Encyclopedia Britannica is publishing a blog series on “Learning and Literacy in the Digital Age.”
The SVO of that sentence — The Encyclopedia Britannica is publishing a blog series — is a fine synecdoche of what’s going on with our brains and social knowledge.
EncyBrit offers the following questions for its bloggers. Here are my Sunday-morning swings at these profound issues:
Will students continue to learn in classrooms? DSU’s graduate program already has at least as many off-campus students as on-campus. (In one class I took, off-campus outnumbered on-campus 2:1.) My wife is pursuing ordination as a pastor through an online seminary program that meets on the Luther campus for just two two-week sessions each year. Online resources will expand opportunities for students, especially adult students, to get training and certifications without interrupting their work and family life.

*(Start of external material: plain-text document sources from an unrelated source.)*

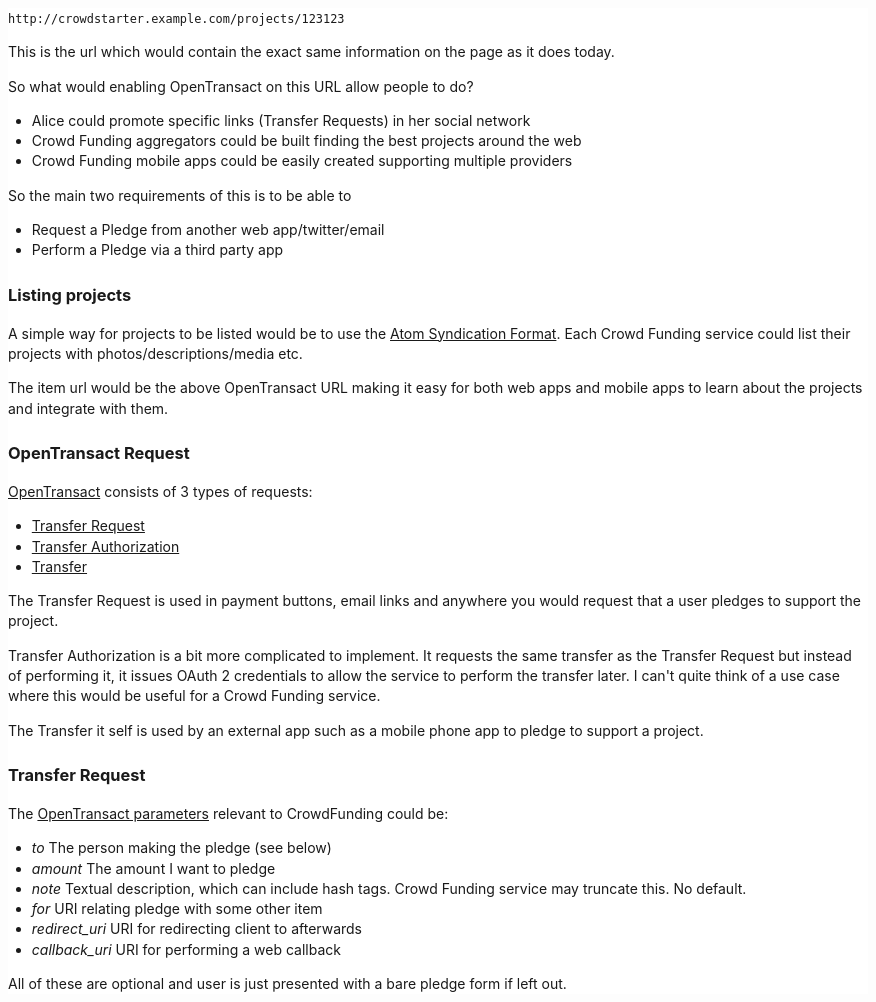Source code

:     http://crowdstarter.example.com/projects/123123

This is the url which would contain the exact same information on the page as it does today.

So what would enabling OpenTransact on this URL allow people to do?

- Alice could promote specific links (Transfer Requests) in her social network
- Crowd Funding aggregators could be built finding the best projects around the web
- Crowd Funding mobile apps could be easily created supporting multiple providers

So the main two requirements of this is to be able to

- Request a Pledge from another web app/twitter/email
- Perform a Pledge via a third party app

### Listing projects

A simple way for projects to be listed would be to use the [Atom Syndication Format](http://tools.ietf.org/html/rfc4287). Each Crowd Funding service could list their projects with photos/descriptions/media etc.

The item url would be the above OpenTransact URL making it easy for both web apps and mobile apps to learn about the projects and integrate with them.

### OpenTransact Request

[OpenTransact](/) consists of 3 types of requests:

- [Transfer Request](http://www.opentransact.org/core.html#transfer-request)
- [Transfer Authorization](http://www.opentransact.org/core.html#transfer-authorization)
- [Transfer](http://www.opentransact.org/core.html#transfer)

The Transfer Request is used in payment buttons, email links and anywhere you would request that a user pledges to support the project.

Transfer Authorization is a bit more complicated to implement. It requests the same transfer as the Transfer Request but instead of performing it, it issues OAuth 2 credentials to allow the service to perform the transfer later. I can't quite think of a use case where this would be useful for a Crowd Funding service.

The Transfer it self is used by an external app such as a mobile phone app to pledge to support a project.

### Transfer Request

The [OpenTransact parameters](http://www.opentransact.org/core.html#transfer-request-1) relevant to CrowdFunding could be:

- *to* The person making the pledge (see below)
- *amount* The amount I want to pledge
- *note* Textual description, which can include hash tags. Crowd Funding service may truncate this. No default.
- *for* URI relating pledge with some other item
- *redirect_uri* URI for redirecting client to afterwards
- *callback_uri* URI for performing a web callback

All of these are optional and user is just presented with a bare pledge form if left out.
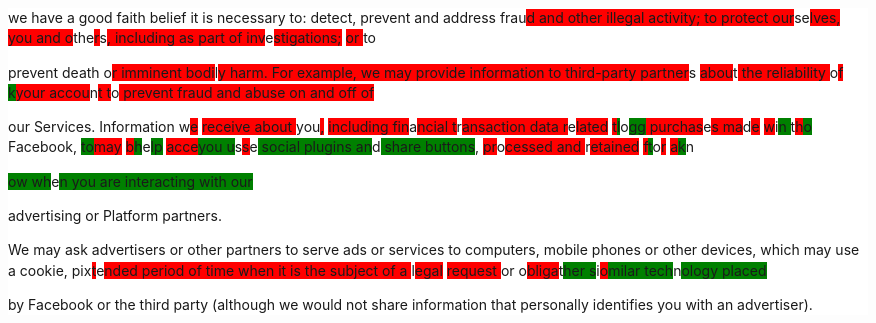 
we have a good faith belief it is necessary to: detect, prevent and address fra</span>u<span style="background-color: red;">d and other illegal activity; to protect our</span>se<span style="background-color: red;">lves,</span> <span style="background-color: red;">you and o</span>the<span style="background-color: red;">r</span>s<span style="background-color: red;">, including as part of inv</span>e<span style="background-color: red;">stigations;</span> <span style="background-color: red;">or </span>to<span style="background-color: red;">


prevent death </span>o<span style="background-color: red;">r imminent bodi</span>l<span style="background-color: red;">y harm. For example, we may provide information to third-party partner</span>s <span style="background-color: red;">abou</span>t<span style="background-color: red;"> the reliability </span>o<span style="background-color: red;">f</span> <span style="background-color: green;">k</span><span style="background-color: red;">your accou</span>n<span style="background-color: red;">t t</span>o<span style="background-color: red;"> prevent fraud and abuse on and off of


our Services. Information </span>w<span style="background-color: red;">e</span> <span style="background-color: red;">receive about </span>you<span style="background-color: red;">,</span> <span style="background-color: red;">including fin</span>a<span style="background-color: red;">ncial t</span>r<span style="background-color: red;">ansaction data r</span>e<span style="background-color: red;">lated</span> <span style="background-color: red;">t</span><span style="background-color: green;">l</span>o<span style="background-color: green;">gg</span><span style="background-color: red;"> purchas</span>e<span style="background-color: red;">s ma</span>d<span style="background-color: red;">e</span> <span style="background-color: red;">w</span>i<span style="background-color: green;">n </span>t<span style="background-color: red;">h</span><span style="background-color: green;">o</span> Facebook, <span style="background-color: green;">to</span><span style="background-color: red;">may</span> <span style="background-color: red;">b</span><span style="background-color: green;">h</span>e<span style="background-color: green;">lp</span> <span style="background-color: red;">acce</span><span style="background-color: green;">you u</span>s<span style="background-color: red;">s</span>e<span style="background-color: green;"> social plugins an</span>d<span style="background-color: green;"> share buttons</span>, <span style="background-color: red;">pr</span>o<span style="background-color: red;">cessed and </span>r<span style="background-color: red;">etained</span> <span style="background-color: red;">f</span><span style="background-color: green;">t</span>o<span style="background-color: red;">r</span> <span style="background-color: red;">a</span><span style="background-color: green;">k</span>n<span style="background-color: red;">


</span><span style="background-color: green;">ow wh</span>e<span style="background-color: green;">n you are interacting with our


advertising or Platform partners.


We may ask advertisers or other partners to serve ads or services to computers, mobile phones or other devices, which may use a cookie, pi</span>x<span style="background-color: red;">t</span>e<span style="background-color: red;">nded period of time when it is the subject of a </span>l<span style="background-color: red;">egal</span> <span style="background-color: red;">request </span>or o<span style="background-color: red;">bliga</span>t<span style="background-color: green;">her s</span>i<span style="background-color: red;">o</span><span style="background-color: green;">milar tech</span>n<span style="background-color: green;">ology placed


by Facebook or the third party (although we would not share information that personally identifies you with an advertiser).
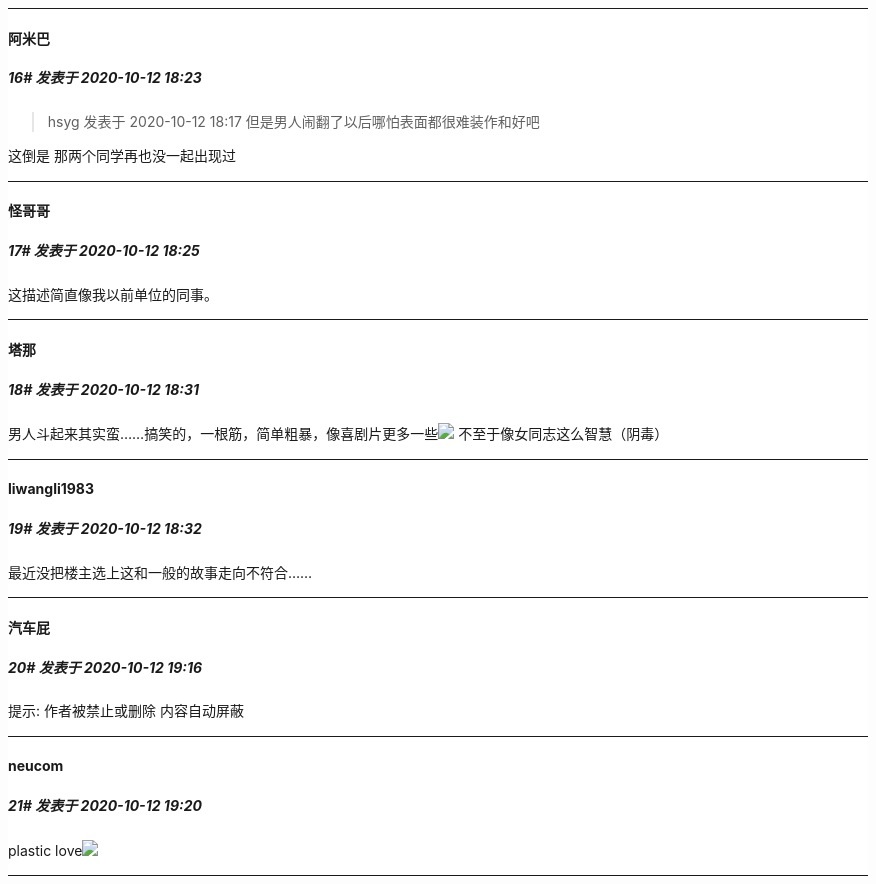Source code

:
-----

####  阿米巴  
##### 16#       发表于 2020-10-12 18:23


<blockquote>hsyg 发表于 2020-10-12 18:17
但是男人闹翻了以后哪怕表面都很难装作和好吧</blockquote>
这倒是 那两个同学再也没一起出现过


-----

####  怪哥哥  
##### 17#       发表于 2020-10-12 18:25


这描述简直像我以前单位的同事。


-----

####  塔那  
##### 18#       发表于 2020-10-12 18:31


男人斗起来其实蛮……搞笑的，一根筋，简单粗暴，像喜剧片更多一些<img src="https://static.saraba1st.com/image/smiley/face2017/067.png" referrerpolicy="no-referrer">
不至于像女同志这么智慧（阴毒）


-----

####  liwangli1983  
##### 19#       发表于 2020-10-12 18:32


最近没把楼主选上这和一般的故事走向不符合……


-----

####  汽车屁  
##### 20#       发表于 2020-10-12 19:16

提示: 作者被禁止或删除 内容自动屏蔽


-----

####  neucom  
##### 21#       发表于 2020-10-12 19:20


plastic love<img src="https://static.saraba1st.com/image/smiley/face2017/067.png" referrerpolicy="no-referrer">


-----
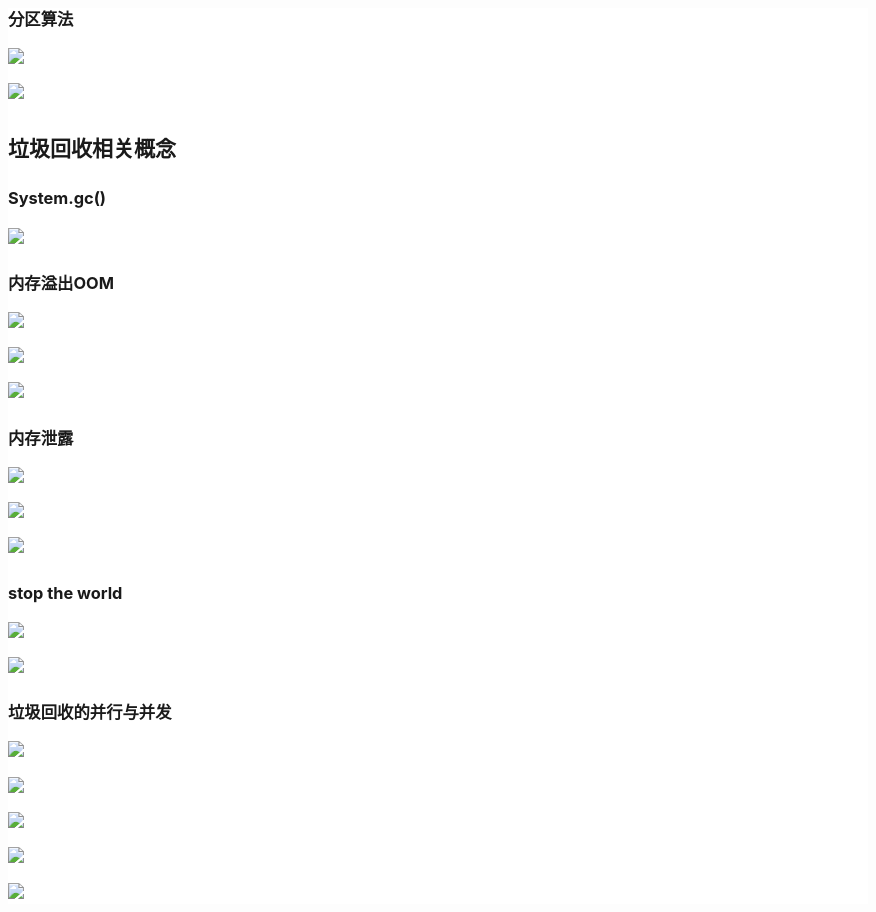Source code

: ### 分区算法

![](https://markdown-m.oss-cn-hangzhou.aliyuncs.com/jvm/2023-01-07-20-11-26-image.png)

![](https://markdown-m.oss-cn-hangzhou.aliyuncs.com/jvm/2023-01-07-20-11-57-image.png)

## 垃圾回收相关概念

### System.gc()

![](https://markdown-m.oss-cn-hangzhou.aliyuncs.com/jvm/2023-01-07-20-25-12-image.png)

### 内存溢出OOM

![](https://markdown-m.oss-cn-hangzhou.aliyuncs.com/jvm/2023-01-07-20-25-52-image.png)

![](https://markdown-m.oss-cn-hangzhou.aliyuncs.com/jvm/2023-01-07-20-26-06-image.png)

![](https://markdown-m.oss-cn-hangzhou.aliyuncs.com/jvm/2023-01-07-20-26-35-image.png)

### 内存泄露

![](https://markdown-m.oss-cn-hangzhou.aliyuncs.com/jvm/2023-01-07-20-27-03-image.png)

![](https://markdown-m.oss-cn-hangzhou.aliyuncs.com/jvm/2023-01-07-20-27-34-image.png)

![](https://markdown-m.oss-cn-hangzhou.aliyuncs.com/jvm/2023-01-07-20-27-46-image.png)

### stop the world

![](https://markdown-m.oss-cn-hangzhou.aliyuncs.com/jvm/2023-01-07-20-28-25-image.png)

![](https://markdown-m.oss-cn-hangzhou.aliyuncs.com/jvm/2023-01-07-20-28-38-image.png)

### 垃圾回收的并行与并发

![](https://markdown-m.oss-cn-hangzhou.aliyuncs.com/jvm/2023-01-07-20-29-13-image.png)

![](https://markdown-m.oss-cn-hangzhou.aliyuncs.com/jvm/2023-01-07-20-29-34-image.png)

![](https://markdown-m.oss-cn-hangzhou.aliyuncs.com/jvm/2023-01-07-20-29-46-image.png)

![](https://markdown-m.oss-cn-hangzhou.aliyuncs.com/jvm/2023-01-07-20-30-04-image.png)

![](https://markdown-m.oss-cn-hangzhou.aliyuncs.com/jvm/2023-01-07-20-30-21-image.png)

People still want to get together. Teachers and students generally feel they can communicate most effectively in person. But as Internet tools advance in capability and ubiquity and as we get better at using them, we will find ways to “make the channel richer” — i.e., to convey more of the social cues, the emotion, the body language, the signals that human interaction more informative and satisfying. As that channel gets richer, learning online will feel less isolating, and more students and teachers will find it a suitable substitute for traditional classroom learning.
Will students still use print-based libraries? Do they now? I’d love to do a survey of DSU students to see how many have actually picked up a book in the Mundt Library.
I hope print materials will stick around. I find a profound difference in how I read online and how I read when I’m holding a book. I can feel it even with my netbook. I can rotate my display and hold my computer sideways to read a full page (especially a PDF) in portrait format. In that format, I hold the computer like a book. My fingers are out of typing position. I can’t suddenly punch in a URL or click as conveniently to check my other e-mail or RSS reader. I’m more likely to sit and read that single document longer. Holding the computer like a book feels more contemplative, more patient, more… right.
But then I cut my teeth on the paper library. Kids growing up with Kindles may not feel the same comfort and tranquility I feel interacting with old paper books.
Just remember: books boot instantly.
Will they learn to read and write on the basis of traditional rules of grammar, the building blocks of writing as a potential artform, or merely at a level sufficient for texting and search-engine utilization? Here I don’t anticipate a major change. We’ve been teaching the traditional rules of grammar and writing as artform for generations, but even pre-Internet, how many could compose a truly artful and effective business letter? The Internet, with so many convenient venues for self-publication, may reveal more writers who can produce essays and other literature worthy of public attention. It will also capture a great deal more of the informal chats and semi-literate rantings about work and sports and TV and sex and everything else that makes up the bulk of everyday communication. I doubt online tools will decrease our language skills; they’ll just record a lot more of our generally sloppy language skills in e-print (much to the joy of linguists everywhere).
Will reading even be necessary when (and if) we reach that brave new world of direct “brain-to-brain communication”? – the “mind meld” some fear and others eagerly await. Numerous cultures, like our Lakota neighbors, transmitted knowledge from generation to generation without ever developing reading on their own. Even in our text-heavy culture, we learn all sorts of tacit knowledge by experience and practice. Reading is certainly necessary, but it is far from sufficient for mastery in most fields.
Reading is an artifact of cultural practice and available technology. Build a better means of transmitting explicit knowledge (“I know kung fu“), and certainly reading will become obsolete for learning. The bigger question will be not what technology might replace ink on paper or electrons on screens, but what effect that technology will have on our minds (See Leonard Shlain’s The Alphabet Versus the Goddess for the effects of alphabetic literacy on our brains.)